#### 課題:
本文の「ところでこれはいつの時代と思」から「戦争の戦後処理を行いました。」まで（両端を含む）を、「蒸気機関船」を「蒸気船」に置き換えて書き直してください。

#### 本文:

"""

2-3 イリヤ・レーピン「ヴォルガの船曳」
By イリヤ・レーピン – lj.rossia.org, パブリック・ドメイン, Link
ロシアの有名な画家、イリヤ・レーピンが描く「ヴォルガの船曳」。ロシアの底辺労働者が従事する仕事の様子が描かれています。服装がボロボロで、血色がかなり悪い画面の登場人物たち。彼らには幅の広い紐がつけられ、彼らの背中越しには帆を畳んだ一隻の船が見えます。彼らはどんな労働をしているのでしょうか。なんと下流から上流へ船を進めるために人が押していたのです。船を目的地まで何時間も何日間も引き続けなければならなかった船曳たち。
ところでこれはいつの時代と思いますか?なんとクリミア戦争の20年も後の時代を描いたもの。絵画の中では奧の方に描かれている船は既に蒸気機関船。ところがそんな船を導入するよりも船曳を雇った方が安くついたため、未だに過酷な労働があったのです。ロシアの国内産業の遅れを感じさせますね。
2-4 ニコライ1世の死
1855年に父ニコライ1世が肺炎のため死去。その後を継いだのが、アレクサンドル2世でした。当時はクリミア戦争の最中で、ニコライの死後半年足らずでロシアの敗戦となることに。そのためアレクサンドルはクリミア戦争の戦後処理を行いました。
クリミア戦争では、ロシア国内の改革の必要性をヒシヒシと感じることになったアレクサンドル。そこで彼は農奴を解放し、彼らを工場労働者にしようと考えました。

"""

#### 収集データ:
"""

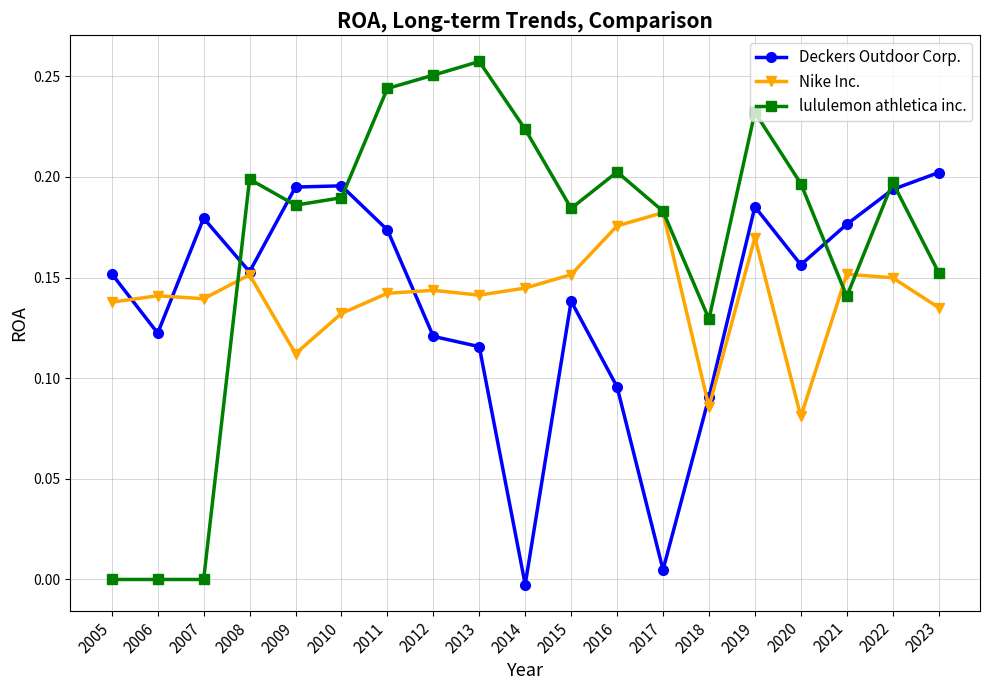

Rank the series by their maximum value, from lowest to highest.

Nike Inc., Deckers Outdoor Corp., lululemon athletica inc.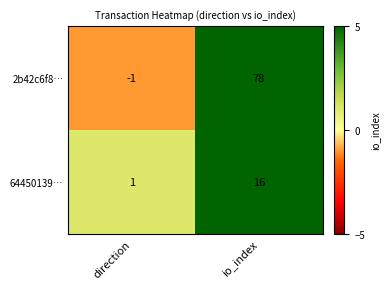

What is the greatest value displayed?

78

"""

#### 解答:
ところでこれはいつの時代と思いますか?なんとクリミア戦争の20年も後の時代を描いたもの。絵画の中では奧の方に描かれている船は既に蒸気船。ところがそんな船を導入するよりも船曳を雇った方が安くついたため、未だに過酷な労働があったのです。ロシアの国内産業の遅れを感じさせますね。
2-4 ニコライ1世の死
1855年に父ニコライ1世が肺炎のため死去。その後を継いだのが、アレクサンドル2世でした。当時はクリミア戦争の最中で、ニコライの死後半年足らずでロシアの敗戦となることに。そのためアレクサンドルはクリミア戦争の戦後処理を行いました。